● **Your assignment**: All that is wanted is the line with "right elbow: (113, 224)" and each line after it to the end of the data below, set down exactly and without pictures.

● **Task input**:
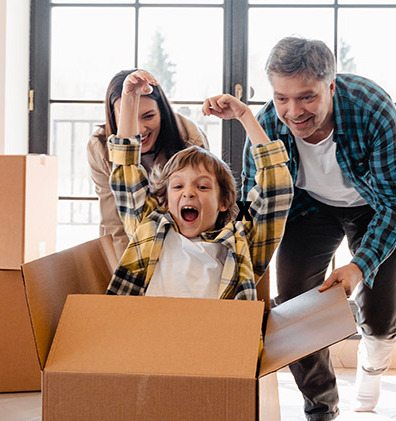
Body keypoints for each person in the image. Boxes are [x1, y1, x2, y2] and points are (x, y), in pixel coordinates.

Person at [240, 36, 396, 419]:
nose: (293, 111)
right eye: (282, 97)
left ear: (331, 86)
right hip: (309, 207)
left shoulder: (372, 109)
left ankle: (373, 364)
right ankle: (321, 406)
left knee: (379, 317)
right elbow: (249, 198)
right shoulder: (269, 121)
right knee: (294, 306)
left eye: (307, 97)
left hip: (375, 204)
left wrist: (358, 267)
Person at [105, 70, 293, 300]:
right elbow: (126, 173)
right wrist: (130, 98)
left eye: (202, 187)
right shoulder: (150, 229)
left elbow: (275, 191)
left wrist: (245, 115)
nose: (189, 193)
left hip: (214, 334)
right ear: (164, 200)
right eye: (177, 187)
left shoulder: (239, 240)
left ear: (224, 202)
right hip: (152, 332)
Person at [87, 69, 209, 257]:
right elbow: (113, 224)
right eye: (127, 116)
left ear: (162, 112)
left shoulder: (189, 137)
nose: (139, 129)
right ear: (113, 115)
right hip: (134, 238)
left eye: (149, 116)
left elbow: (203, 211)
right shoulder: (99, 147)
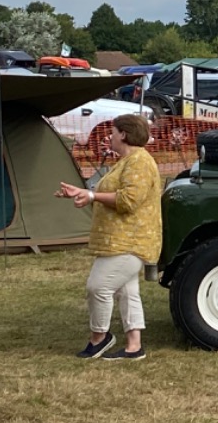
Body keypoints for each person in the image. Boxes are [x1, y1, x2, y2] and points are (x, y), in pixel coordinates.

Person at [56, 114, 160, 361]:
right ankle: (134, 346)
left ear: (123, 134)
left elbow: (129, 200)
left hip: (130, 241)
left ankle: (100, 337)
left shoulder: (139, 162)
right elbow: (113, 193)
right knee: (127, 291)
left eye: (112, 132)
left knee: (98, 287)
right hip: (122, 240)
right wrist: (82, 192)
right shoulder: (129, 161)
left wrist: (92, 196)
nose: (109, 137)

● **Task answer**:
right elbow: (113, 224)
right eye: (127, 116)
left ear: (162, 112)
left shoulder: (189, 137)
nose: (139, 129)
right ear: (113, 115)
right hip: (134, 238)
left eye: (149, 116)
left elbow: (203, 211)
right shoulder: (99, 147)
Body keypoints for each person in the image. Boxes are [x1, y1, x2, y2] and points are (x, y), in pixel coordinates.

Person at [56, 114, 160, 361]:
right ankle: (134, 346)
left ear: (123, 134)
left elbow: (129, 200)
left hip: (130, 241)
left ankle: (100, 337)
left shoulder: (139, 162)
right elbow: (113, 193)
right knee: (127, 291)
left eye: (112, 132)
left knee: (98, 287)
right hip: (122, 240)
right wrist: (82, 192)
right shoulder: (129, 161)
left wrist: (92, 196)
nose: (109, 137)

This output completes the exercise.